Back button icon  To front

Predicting student dropout

01. Background

Developed as a Bachelor's thesis in Tallinn University of Technology, a web application was created that interfaced with the underlying machine learning algorithms, predicting student dropout. Data visualization techniques were used to offer both an overview and specific details on the prediction results.

Python back-end with Scikit-learn and Tensorflow, front-end with HTML5/CSS3/JS.

Predictor system form screenshot

02. Mission

With dropout rates being a problem in most universities, a system was needed that could identify students at risk of discontinuing their education. A combined approach of machine learning and data visualization was chosen, to offer administrative personnel and academic staff means to identify student in need of additional counselling and support.

03.Machine learning

This aspect started with identifying any and all information, that could be an indicator in whether the student is at risk. A literature search and comparison on existing models in similar programs was conducted. For this system, I decided to use all the available information on students' grades, demographic information and course completion.

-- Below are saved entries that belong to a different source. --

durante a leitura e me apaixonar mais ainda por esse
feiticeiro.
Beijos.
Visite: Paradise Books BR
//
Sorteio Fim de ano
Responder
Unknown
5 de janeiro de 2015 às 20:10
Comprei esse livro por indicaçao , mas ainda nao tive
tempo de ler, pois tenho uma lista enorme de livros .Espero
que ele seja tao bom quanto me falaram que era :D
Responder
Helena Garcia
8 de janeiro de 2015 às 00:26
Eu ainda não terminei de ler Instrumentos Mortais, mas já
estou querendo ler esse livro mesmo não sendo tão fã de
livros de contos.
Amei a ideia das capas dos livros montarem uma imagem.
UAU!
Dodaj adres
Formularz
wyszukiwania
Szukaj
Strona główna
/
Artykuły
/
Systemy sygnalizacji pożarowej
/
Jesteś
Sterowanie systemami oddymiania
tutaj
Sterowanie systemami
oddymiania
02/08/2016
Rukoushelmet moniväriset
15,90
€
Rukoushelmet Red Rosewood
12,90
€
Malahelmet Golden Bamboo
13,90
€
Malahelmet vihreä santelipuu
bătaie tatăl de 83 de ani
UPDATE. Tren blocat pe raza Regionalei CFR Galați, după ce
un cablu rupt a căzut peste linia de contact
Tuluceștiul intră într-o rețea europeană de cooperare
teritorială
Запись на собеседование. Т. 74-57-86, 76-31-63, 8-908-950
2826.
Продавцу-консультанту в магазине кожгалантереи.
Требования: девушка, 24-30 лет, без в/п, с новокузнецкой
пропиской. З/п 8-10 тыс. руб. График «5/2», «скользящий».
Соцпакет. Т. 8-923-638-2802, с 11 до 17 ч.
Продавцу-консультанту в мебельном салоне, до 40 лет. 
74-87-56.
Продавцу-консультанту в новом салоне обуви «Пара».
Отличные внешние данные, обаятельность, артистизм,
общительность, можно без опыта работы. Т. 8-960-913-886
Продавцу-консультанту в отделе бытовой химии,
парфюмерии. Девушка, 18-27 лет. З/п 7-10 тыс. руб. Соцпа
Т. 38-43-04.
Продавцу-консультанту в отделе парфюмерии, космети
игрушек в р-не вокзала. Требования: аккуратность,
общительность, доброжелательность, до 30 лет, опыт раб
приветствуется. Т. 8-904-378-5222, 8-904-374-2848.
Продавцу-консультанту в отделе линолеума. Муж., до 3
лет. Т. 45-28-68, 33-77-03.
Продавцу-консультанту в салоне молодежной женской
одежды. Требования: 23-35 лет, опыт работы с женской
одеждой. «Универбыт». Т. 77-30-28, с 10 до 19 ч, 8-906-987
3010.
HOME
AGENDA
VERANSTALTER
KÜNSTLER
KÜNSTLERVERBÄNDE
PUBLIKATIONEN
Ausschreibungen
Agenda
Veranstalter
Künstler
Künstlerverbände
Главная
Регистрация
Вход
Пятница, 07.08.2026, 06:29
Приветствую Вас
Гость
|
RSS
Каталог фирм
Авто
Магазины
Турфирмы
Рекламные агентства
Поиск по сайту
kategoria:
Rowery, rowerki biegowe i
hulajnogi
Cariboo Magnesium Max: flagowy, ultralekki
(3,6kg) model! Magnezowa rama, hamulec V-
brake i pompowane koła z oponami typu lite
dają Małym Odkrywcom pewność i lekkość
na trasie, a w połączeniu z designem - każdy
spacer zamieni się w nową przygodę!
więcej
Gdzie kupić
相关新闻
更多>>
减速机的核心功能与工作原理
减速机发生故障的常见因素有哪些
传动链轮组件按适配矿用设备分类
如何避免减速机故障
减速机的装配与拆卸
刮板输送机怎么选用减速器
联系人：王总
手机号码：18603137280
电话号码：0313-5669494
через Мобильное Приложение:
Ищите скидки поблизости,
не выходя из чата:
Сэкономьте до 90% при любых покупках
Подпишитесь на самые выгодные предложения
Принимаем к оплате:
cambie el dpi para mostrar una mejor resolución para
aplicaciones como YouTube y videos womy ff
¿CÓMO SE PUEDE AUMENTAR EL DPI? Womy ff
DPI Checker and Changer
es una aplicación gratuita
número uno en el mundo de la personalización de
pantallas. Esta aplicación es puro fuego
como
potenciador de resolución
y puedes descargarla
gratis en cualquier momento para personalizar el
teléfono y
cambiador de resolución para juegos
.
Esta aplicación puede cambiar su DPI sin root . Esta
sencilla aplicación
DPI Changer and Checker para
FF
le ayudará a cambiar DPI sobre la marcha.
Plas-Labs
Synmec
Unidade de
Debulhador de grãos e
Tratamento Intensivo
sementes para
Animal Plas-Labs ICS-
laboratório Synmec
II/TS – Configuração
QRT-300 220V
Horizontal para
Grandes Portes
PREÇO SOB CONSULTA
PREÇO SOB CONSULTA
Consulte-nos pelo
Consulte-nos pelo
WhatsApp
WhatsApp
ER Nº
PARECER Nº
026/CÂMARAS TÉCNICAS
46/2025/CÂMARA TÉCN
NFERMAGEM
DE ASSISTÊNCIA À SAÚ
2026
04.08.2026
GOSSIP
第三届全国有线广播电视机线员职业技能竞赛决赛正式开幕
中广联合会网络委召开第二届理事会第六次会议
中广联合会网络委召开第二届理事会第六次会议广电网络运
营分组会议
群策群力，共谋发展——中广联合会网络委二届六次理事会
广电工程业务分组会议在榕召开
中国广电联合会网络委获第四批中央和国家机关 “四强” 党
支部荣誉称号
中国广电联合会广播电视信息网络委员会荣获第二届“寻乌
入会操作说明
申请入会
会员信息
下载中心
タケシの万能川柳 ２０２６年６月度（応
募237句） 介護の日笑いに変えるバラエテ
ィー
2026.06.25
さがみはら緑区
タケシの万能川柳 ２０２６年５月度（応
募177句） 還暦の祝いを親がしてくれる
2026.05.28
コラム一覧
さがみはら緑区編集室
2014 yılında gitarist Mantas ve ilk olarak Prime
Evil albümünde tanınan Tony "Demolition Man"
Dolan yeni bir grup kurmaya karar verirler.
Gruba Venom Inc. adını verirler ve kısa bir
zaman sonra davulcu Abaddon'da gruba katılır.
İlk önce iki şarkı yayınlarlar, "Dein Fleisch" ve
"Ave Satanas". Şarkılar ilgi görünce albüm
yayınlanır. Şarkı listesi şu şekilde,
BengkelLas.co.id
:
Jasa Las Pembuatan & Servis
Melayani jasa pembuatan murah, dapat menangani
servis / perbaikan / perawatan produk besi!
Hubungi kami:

The choice of algorithm was decided by trial and error. For each of the algorithms, a predictor model was developed, that offered both a binary representation of dropout risk and risk factors in form of variable importances. The best-performing models reached accuracy and recall values above 90%.

Predictor system results screenshot

04.Data visualization

A second focus in this thesis was on visualizing the prediction results. The aim was to design a view so that the machine learning results are presented in a simple layout and using terms everyone can understand.

A granular results view for each student was designed, that presents risk percentages and a binary decision from the algorithms. A dashboard with overview of the prediction results was also developed, to offer important information at a glance. The dashboard focused on offering an explanation for the results, showing feature importances and correlation between the most important variables and probabilities of dropout.

Predictor system visualizations screenshot


Overall, the goal was to offer a tool to identify students at risk of dropping out. This information is useful for administrative personnel and departments, to provide support to students and to combat high rates of dropout.

Development of this system is continuing with a refactor of the back-end to facilitate extensibility and a separate notification system for the at-risk students themselves. In a proposed study, I will study the effects different types of notification and motivation methods have on students, regarding their risk of dropping out.